1061 (9th Cir. 2002) (quotation omitted). “The non-moving party has failed to meet its burden if the record taken as a whole could not lead a rational trier of fact to find for the non-moving party.” Intel Corp. v. Hartford Accident & Indem. Co., 952 F.2d 1551, 1558 (9th Cir. 1991) (quotation omitted). The substantive law governing a claim or defense determines whether a fact is material. Moreland v. Las Vegas Metro. Police Dep’t, 159 F.3d 365, 369 (9th Cir. 1998). In evaluating a motion for summary judgment, the court must draw all reasonable inferences in favor of the nonmoving party, and may neither make credibility determinations nor perform any weighing of the evidence. Anderson, 477 U.S. 242, 248 (1986).

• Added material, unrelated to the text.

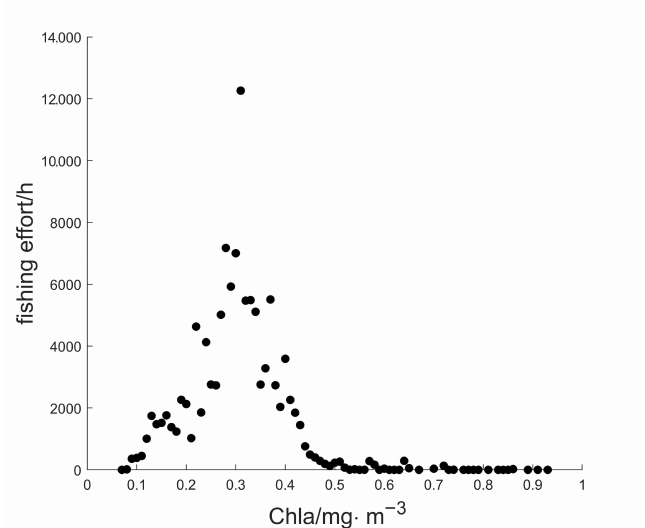
Figure 9. The overlay map of Chla (color shading; units: mg · m − 3 ) and monthly fishing efforts (circle; units: h) of O. bartramii in the North Pacific Ocean from July to November between 2017 and 2020.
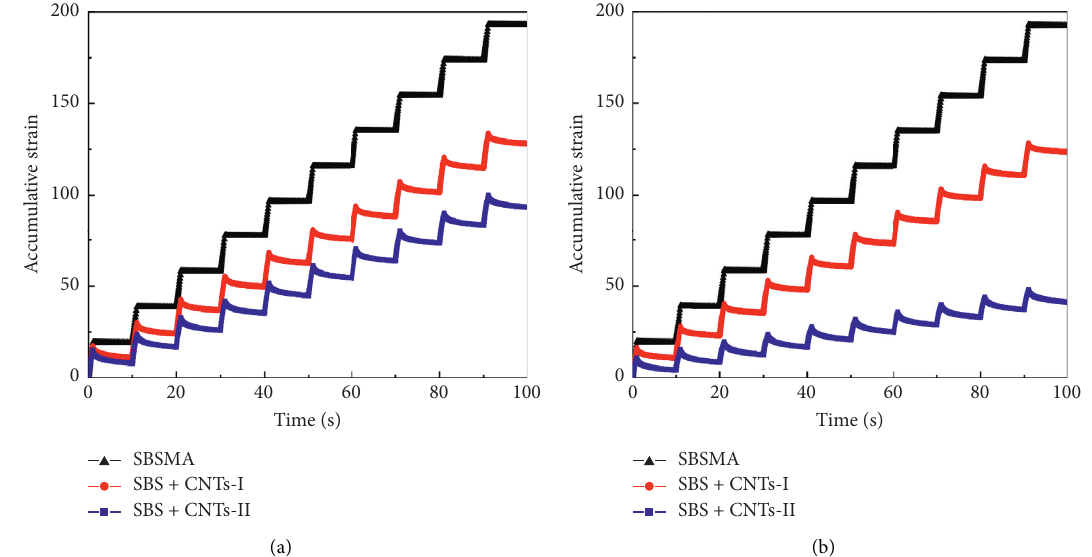
Figure 10: Accumulative strain at 3200Pa of the three modified asphalts stored on the 10th day. (a) The rules of asphalt samples at the top. (b) The rules of asphalt samples at the bottom.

2 The parties have consented to the jurisdiction of the Magistrate Judge pursuant to 28 U.S.C. § 636. (Docket Nos. 12, 27, 40, 42). ANALYSIS I. First Affirmative Defense: Comparative Negligence Defendants’ first affirmative defense, comparative negligence, asserts that Poe’s injuries were caused in part by his own negligence, specifically in his failing to properly instruct or to train Watson, and in failing to secure himself with a safety harness.

Plaintiff’s argument against this defense goes as follows: First, workers’ compensation is an employee’s exclusive remedy against an employer for injuries arising in the course of employment, and so an employer who provides workers’ compensation is immune from liability to an injured employee. Or. Rev. Stat.